Kamajo, 31, had moved to Lebanon in search of work, but without formal qualifications, she took up the only work she could find: working as a domestic maid for a Lebanese family. Kamajo perhaps expected her work as a domestic maid to be demanding, however, nothing would have prepared her for the brutal, subhuman treatment meted out by her Lebanese boss and his family.

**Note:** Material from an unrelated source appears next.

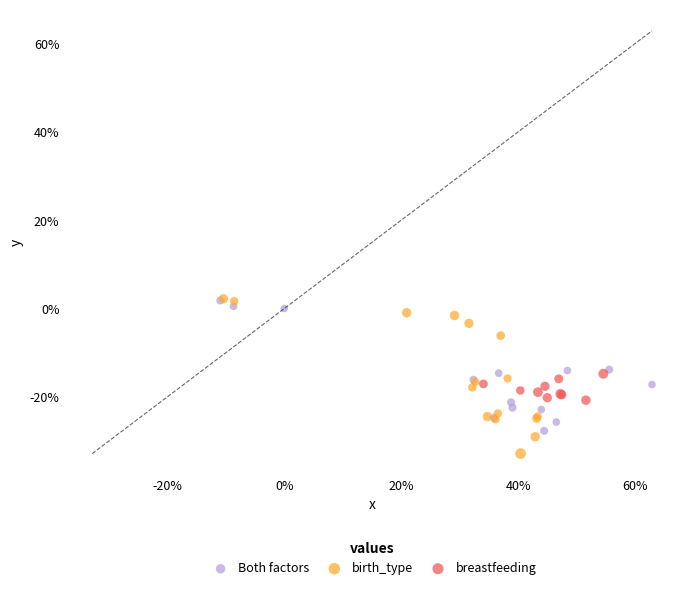

What are all the series names shown in the legend?

Both factors, birth_type, breastfeeding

Events took a vicious turn in April, when Kamajo’s boss willfully set her ablaze by igniting a gas cylinder, leaving her with horrendous burn wounds that covered nearly 47 percent of her body.
She was rescued by a kind neighbor who rushed her to a hospital, but that was hardly the end of her ordeal as she was held in near complete seclusion and denied access to her family and loved ones back home in Kenya.
Narrating her ordeal, Kamajo said, “I would cry every day, begging the doctors and the nurses to send me home but nobody listened. I begged to be allowed to speak to the Kenyan embassy but the people in the hospital ignored me.”
Kamajo was eventually returned to Kenya, after spending six hellish weeks in a Lebanese hospital. But that was hardly enough to keep her alive as she lost the battle to stay alive and passed away in July.